Candela-Leal Milton O, Alanis-Espinosa Myriam, Murrieta-González Jorge, Lozoya-Santos Jorge de-J, Ramírez-Moreno Mauricio A
Mechatronics Department, School of Engineering and Sciences, Tecnologico de Monterrey, Av. Eugenio Garza Sada 2501 Sur, Monterrey 64849, Mexico.
Mechatronics Department, School of Engineering and Sciences, Tecnologico de Monterrey, Av. Gral Ramón Corona No 2514, Colonia Nuevo México, Zapopan 45201, Mexico.
Acta Psychol (Amst). 2025 May;255:104949. doi: 10.1016/j.actpsy.2025.104949. Epub 2025 Mar 31.
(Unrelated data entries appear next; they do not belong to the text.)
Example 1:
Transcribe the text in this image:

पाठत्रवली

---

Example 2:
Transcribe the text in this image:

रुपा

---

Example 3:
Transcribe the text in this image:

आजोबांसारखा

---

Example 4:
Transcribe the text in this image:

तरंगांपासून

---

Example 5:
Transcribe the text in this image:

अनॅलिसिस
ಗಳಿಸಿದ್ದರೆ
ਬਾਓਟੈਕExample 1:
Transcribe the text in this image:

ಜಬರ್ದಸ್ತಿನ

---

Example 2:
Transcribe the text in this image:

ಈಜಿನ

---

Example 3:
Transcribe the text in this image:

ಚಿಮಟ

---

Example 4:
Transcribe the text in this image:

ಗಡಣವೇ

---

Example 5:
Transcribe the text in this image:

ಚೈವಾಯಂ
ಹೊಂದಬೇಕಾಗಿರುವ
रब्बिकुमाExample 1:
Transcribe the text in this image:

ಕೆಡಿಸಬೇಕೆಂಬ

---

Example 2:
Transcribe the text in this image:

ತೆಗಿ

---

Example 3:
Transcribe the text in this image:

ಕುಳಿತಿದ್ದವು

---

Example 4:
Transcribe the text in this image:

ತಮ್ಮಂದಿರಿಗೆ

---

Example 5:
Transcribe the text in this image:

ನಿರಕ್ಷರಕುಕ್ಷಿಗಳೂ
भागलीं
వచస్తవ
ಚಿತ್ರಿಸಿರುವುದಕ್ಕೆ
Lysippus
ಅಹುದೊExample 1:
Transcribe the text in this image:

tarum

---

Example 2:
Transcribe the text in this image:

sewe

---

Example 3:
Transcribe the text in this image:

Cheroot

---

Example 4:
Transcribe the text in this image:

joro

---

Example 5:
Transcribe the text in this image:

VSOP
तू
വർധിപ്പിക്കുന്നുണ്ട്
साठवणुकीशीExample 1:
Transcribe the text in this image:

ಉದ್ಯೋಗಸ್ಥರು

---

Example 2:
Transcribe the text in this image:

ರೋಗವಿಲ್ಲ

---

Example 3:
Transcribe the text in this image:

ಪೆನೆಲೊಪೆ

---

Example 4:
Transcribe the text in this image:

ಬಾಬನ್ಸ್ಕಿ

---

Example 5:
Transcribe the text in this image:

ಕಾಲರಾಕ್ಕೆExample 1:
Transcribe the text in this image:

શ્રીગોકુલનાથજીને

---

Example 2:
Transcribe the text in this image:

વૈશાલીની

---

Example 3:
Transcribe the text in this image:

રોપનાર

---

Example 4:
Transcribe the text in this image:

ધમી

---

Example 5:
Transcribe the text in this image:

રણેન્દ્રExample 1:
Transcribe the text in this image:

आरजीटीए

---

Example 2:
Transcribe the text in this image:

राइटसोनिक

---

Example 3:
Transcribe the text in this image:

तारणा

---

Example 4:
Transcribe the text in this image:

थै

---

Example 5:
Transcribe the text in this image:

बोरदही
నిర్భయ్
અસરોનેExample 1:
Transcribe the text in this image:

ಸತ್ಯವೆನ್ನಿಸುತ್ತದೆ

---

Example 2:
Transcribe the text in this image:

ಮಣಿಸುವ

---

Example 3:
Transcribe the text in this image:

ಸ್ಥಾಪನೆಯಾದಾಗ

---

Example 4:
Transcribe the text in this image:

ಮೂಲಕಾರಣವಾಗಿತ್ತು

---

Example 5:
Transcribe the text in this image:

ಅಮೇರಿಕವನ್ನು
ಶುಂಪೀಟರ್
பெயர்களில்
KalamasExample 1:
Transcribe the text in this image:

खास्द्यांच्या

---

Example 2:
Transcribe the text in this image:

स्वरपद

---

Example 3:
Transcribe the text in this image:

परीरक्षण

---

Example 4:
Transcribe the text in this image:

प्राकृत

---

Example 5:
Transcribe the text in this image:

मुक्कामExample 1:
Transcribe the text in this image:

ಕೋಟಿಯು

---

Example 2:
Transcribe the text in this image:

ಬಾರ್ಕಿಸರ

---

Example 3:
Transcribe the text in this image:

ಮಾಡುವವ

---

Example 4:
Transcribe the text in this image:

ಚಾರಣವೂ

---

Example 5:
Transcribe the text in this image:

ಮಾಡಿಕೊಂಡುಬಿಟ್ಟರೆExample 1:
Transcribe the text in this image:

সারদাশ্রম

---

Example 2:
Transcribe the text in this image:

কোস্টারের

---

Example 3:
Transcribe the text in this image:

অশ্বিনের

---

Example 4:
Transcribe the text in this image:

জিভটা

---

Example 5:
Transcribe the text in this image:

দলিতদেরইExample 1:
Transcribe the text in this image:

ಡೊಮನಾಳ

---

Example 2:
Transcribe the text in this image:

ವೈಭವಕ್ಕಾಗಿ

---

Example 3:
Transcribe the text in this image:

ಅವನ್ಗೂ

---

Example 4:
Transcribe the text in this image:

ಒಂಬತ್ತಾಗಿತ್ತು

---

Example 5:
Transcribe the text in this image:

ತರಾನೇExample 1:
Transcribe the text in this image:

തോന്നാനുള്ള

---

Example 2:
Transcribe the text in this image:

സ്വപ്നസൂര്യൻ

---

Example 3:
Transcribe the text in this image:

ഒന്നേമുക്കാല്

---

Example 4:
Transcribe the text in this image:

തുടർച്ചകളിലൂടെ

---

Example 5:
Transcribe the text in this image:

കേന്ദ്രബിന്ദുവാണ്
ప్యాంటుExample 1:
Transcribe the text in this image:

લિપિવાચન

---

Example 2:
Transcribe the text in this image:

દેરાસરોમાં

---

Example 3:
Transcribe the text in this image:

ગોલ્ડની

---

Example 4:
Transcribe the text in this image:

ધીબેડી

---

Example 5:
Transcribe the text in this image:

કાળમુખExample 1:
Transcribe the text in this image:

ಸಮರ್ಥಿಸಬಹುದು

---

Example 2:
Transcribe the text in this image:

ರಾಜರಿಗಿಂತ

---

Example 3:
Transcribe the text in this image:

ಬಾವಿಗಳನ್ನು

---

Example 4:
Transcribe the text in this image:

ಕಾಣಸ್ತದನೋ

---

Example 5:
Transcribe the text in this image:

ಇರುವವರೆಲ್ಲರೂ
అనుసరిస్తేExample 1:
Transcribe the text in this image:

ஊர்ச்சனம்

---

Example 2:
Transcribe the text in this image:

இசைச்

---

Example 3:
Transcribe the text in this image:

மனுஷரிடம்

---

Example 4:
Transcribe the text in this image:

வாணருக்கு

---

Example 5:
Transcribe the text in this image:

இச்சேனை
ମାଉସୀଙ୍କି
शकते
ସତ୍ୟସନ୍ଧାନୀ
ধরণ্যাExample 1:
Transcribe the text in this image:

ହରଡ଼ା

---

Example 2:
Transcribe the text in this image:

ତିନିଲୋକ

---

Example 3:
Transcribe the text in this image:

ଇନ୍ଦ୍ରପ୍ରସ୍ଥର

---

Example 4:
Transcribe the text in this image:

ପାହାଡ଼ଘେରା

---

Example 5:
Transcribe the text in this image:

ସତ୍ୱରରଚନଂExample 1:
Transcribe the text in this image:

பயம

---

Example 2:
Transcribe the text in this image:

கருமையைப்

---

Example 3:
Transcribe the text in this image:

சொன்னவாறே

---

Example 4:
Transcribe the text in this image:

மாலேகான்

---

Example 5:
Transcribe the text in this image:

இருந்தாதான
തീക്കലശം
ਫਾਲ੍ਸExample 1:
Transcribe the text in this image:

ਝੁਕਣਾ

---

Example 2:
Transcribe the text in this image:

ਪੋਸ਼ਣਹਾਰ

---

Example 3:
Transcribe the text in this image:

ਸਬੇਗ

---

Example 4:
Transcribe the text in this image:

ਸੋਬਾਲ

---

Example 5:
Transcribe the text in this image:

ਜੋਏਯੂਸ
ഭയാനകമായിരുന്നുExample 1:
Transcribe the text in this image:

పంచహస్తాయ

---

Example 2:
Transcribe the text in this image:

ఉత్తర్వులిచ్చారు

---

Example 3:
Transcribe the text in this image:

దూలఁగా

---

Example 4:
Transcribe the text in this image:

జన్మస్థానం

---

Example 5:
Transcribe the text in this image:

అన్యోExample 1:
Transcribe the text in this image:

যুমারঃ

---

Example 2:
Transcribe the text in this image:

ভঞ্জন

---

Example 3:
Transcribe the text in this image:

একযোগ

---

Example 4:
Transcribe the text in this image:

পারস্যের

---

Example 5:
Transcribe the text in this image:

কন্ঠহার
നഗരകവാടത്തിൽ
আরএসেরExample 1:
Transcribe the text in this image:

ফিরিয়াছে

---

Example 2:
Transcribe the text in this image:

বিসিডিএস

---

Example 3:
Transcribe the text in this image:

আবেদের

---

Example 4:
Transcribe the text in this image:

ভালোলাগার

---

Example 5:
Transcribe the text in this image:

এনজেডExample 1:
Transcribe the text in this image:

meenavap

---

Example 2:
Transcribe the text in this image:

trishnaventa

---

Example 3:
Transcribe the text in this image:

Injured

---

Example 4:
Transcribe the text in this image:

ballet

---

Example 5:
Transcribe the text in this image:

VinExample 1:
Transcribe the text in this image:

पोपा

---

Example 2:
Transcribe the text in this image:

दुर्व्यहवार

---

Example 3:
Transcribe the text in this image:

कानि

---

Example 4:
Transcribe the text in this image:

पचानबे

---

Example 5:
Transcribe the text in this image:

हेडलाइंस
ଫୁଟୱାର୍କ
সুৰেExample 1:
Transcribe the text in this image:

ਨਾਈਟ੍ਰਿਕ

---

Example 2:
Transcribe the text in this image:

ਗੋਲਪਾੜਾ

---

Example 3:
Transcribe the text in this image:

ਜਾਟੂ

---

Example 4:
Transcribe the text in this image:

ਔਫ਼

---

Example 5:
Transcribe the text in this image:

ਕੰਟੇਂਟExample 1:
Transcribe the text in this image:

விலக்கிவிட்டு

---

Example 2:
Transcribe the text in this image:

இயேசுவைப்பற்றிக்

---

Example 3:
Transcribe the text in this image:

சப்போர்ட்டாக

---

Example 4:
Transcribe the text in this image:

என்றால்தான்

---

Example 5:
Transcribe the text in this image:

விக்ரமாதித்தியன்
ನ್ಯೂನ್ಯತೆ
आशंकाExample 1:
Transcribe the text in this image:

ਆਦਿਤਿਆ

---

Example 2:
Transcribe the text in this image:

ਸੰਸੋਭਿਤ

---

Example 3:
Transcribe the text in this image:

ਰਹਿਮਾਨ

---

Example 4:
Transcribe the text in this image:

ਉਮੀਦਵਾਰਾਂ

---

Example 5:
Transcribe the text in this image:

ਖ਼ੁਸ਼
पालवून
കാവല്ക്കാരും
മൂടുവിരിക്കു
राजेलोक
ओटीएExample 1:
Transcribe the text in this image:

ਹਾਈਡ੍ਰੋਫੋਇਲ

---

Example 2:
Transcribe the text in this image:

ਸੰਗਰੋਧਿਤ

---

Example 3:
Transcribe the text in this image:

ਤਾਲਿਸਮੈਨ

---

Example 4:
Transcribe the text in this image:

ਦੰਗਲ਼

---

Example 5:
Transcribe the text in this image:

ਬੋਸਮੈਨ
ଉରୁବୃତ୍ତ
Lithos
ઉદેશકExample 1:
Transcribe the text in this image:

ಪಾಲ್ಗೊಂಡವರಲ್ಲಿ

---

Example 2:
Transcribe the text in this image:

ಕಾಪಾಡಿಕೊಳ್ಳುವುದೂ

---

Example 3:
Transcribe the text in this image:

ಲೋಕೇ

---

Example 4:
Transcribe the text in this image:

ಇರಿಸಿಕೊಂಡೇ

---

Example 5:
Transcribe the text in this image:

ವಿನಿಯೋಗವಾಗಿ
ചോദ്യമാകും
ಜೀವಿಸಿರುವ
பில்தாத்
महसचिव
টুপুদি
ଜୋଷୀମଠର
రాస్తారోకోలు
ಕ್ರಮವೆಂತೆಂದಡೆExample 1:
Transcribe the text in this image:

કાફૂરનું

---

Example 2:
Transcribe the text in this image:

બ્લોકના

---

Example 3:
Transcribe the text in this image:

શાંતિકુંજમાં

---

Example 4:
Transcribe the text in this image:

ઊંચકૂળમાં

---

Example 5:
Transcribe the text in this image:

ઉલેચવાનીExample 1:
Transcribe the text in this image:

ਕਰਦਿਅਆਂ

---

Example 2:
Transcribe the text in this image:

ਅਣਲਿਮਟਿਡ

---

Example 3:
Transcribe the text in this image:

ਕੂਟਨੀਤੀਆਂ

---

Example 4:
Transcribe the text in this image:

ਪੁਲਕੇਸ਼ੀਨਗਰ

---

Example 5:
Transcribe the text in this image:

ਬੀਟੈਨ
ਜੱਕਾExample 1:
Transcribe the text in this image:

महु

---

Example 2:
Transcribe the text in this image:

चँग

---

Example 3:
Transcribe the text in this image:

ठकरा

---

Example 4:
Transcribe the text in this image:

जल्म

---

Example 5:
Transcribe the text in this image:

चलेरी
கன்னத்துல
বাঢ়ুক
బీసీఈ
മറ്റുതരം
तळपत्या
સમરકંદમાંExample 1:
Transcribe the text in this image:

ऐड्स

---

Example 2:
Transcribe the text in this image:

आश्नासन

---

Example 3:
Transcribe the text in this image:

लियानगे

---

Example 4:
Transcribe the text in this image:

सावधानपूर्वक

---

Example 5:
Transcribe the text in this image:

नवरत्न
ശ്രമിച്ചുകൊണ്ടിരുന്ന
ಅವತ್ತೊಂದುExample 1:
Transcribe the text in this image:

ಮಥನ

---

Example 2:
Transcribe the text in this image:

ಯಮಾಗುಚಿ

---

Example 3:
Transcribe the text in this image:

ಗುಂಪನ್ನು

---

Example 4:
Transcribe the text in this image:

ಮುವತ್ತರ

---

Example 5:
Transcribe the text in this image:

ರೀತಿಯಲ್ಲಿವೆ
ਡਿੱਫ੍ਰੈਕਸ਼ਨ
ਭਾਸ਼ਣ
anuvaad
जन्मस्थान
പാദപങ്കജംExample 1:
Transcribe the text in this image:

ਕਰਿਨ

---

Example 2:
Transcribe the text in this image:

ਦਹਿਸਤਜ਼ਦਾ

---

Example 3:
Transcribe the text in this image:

Understanding the neural mechanisms underlying interest in Science, Technology, Engineering, and Mathematics (STEM) and learning is crucial for fostering creativity and problem-solving skills, key drivers of technological and educational growth. Traditional methods of assessing STEM interest are often limited by cultural and human biases, highlighting the need for more objective approaches. This study utilizes Electroencephalography (EEG) to identify neural markers linked to STEM interest and course-specific cognitive demands in young learners enrolled in a specialized private STEM program, including courses such as 3D Design, Programming, and Robotics. Specifically, Power Spectral Density (PSD) and Functional Connectivity (FC) were analyzed within theta, alpha, and beta frequency bands, which are associated with performance monitoring, creativity, and executive functioning. The findings reveal a significant negative correlation between STEM interest and brain activity in the frontal (F3, F4) and prefrontal regions (FP1, FP2) in the theta (r = -0.44, p = 0.2732; r = -0.77, p = 0.0268; r = -0.84, p = 0.0096; r = -0.62, p = 0.0990) and beta bands (r = 0.43, p = 0.2843; r = -0.56, p = 0.1524; r = -0.83, p = 0.0110; r = -0.75, p = 0.0328), indicating engagement in working memory and executive processing. Additionally, course-specific brain activity patterns reveal that Robotics is characterized by denser long-range FC networks, associated with problem-solving, while 3D Design exhibits more sparse yet efficient networks, indicative of creative ideation. A consistent beta band FC pattern between central and left-frontal areas reflects cognitive synchronicity and lateralization. These findings contribute to understanding the neurocognitive markers involved in STEM interest and learning, offering a framework for assessing and fostering engagement in STEM education through objective, neuroscience-based approaches.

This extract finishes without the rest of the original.